-- Provided data follows --

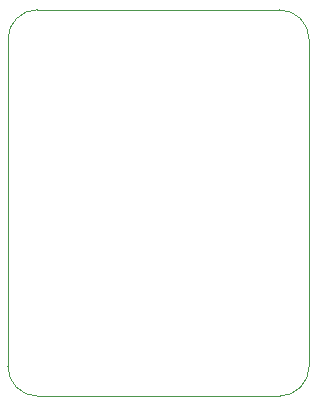
<source format=gbr>
%TF.GenerationSoftware,KiCad,Pcbnew,9.0.6*%
%TF.CreationDate,2025-11-18T16:50:13-05:00*%
%TF.ProjectId,Rev. 3,5265762e-2033-42e6-9b69-6361645f7063,rev?*%
%TF.SameCoordinates,Original*%
%TF.FileFunction,Profile,NP*%
%FSLAX46Y46*%
G04 Gerber Fmt 4.6, Leading zero omitted, Abs format (unit mm)*
G04 Created by KiCad (PCBNEW 9.0.6) date 2025-11-18 16:50:13*
%MOMM*%
%LPD*%
G01*
G04 APERTURE LIST*
%TA.AperFunction,Profile*%
%ADD10C,0.050000*%
%TD*%
G04 APERTURE END LIST*
D10*
X206167767Y-99267767D02*
X206167767Y-71567767D01*
X231667767Y-99267767D02*
G75*
G02*
X229167767Y-101767767I-2499967J-33D01*
G01*
X208667767Y-101767767D02*
G75*
G02*
X206167833Y-99267767I33J2499967D01*
G01*
X229167767Y-101767767D02*
X208667767Y-101767767D01*
X231667767Y-71567767D02*
X231667767Y-99267767D01*
X208667767Y-69067767D02*
X229167767Y-69067767D01*
X229167767Y-69067767D02*
G75*
G02*
X231667833Y-71567767I33J-2500033D01*
G01*
X206167767Y-71567767D02*
G75*
G02*
X208667767Y-69067767I2500033J-33D01*
G01*
M02*

</source>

-- Provided data concluded --

§ **The task**: Word for word and without any pictures, return all of the lines above.

§ **Solution below**:
<source format=gbr>
%TF.GenerationSoftware,KiCad,Pcbnew,9.0.6*%
%TF.CreationDate,2025-11-18T16:50:13-05:00*%
%TF.ProjectId,Rev. 3,5265762e-2033-42e6-9b69-6361645f7063,rev?*%
%TF.SameCoordinates,Original*%
%TF.FileFunction,Profile,NP*%
%FSLAX46Y46*%
G04 Gerber Fmt 4.6, Leading zero omitted, Abs format (unit mm)*
G04 Created by KiCad (PCBNEW 9.0.6) date 2025-11-18 16:50:13*
%MOMM*%
%LPD*%
G01*
G04 APERTURE LIST*
%TA.AperFunction,Profile*%
%ADD10C,0.050000*%
%TD*%
G04 APERTURE END LIST*
D10*
X206167767Y-99267767D02*
X206167767Y-71567767D01*
X231667767Y-99267767D02*
G75*
G02*
X229167767Y-101767767I-2499967J-33D01*
G01*
X208667767Y-101767767D02*
G75*
G02*
X206167833Y-99267767I33J2499967D01*
G01*
X229167767Y-101767767D02*
X208667767Y-101767767D01*
X231667767Y-71567767D02*
X231667767Y-99267767D01*
X208667767Y-69067767D02*
X229167767Y-69067767D01*
X229167767Y-69067767D02*
G75*
G02*
X231667833Y-71567767I33J-2500033D01*
G01*
X206167767Y-71567767D02*
G75*
G02*
X208667767Y-69067767I2500033J-33D01*
G01*
M02*

</source>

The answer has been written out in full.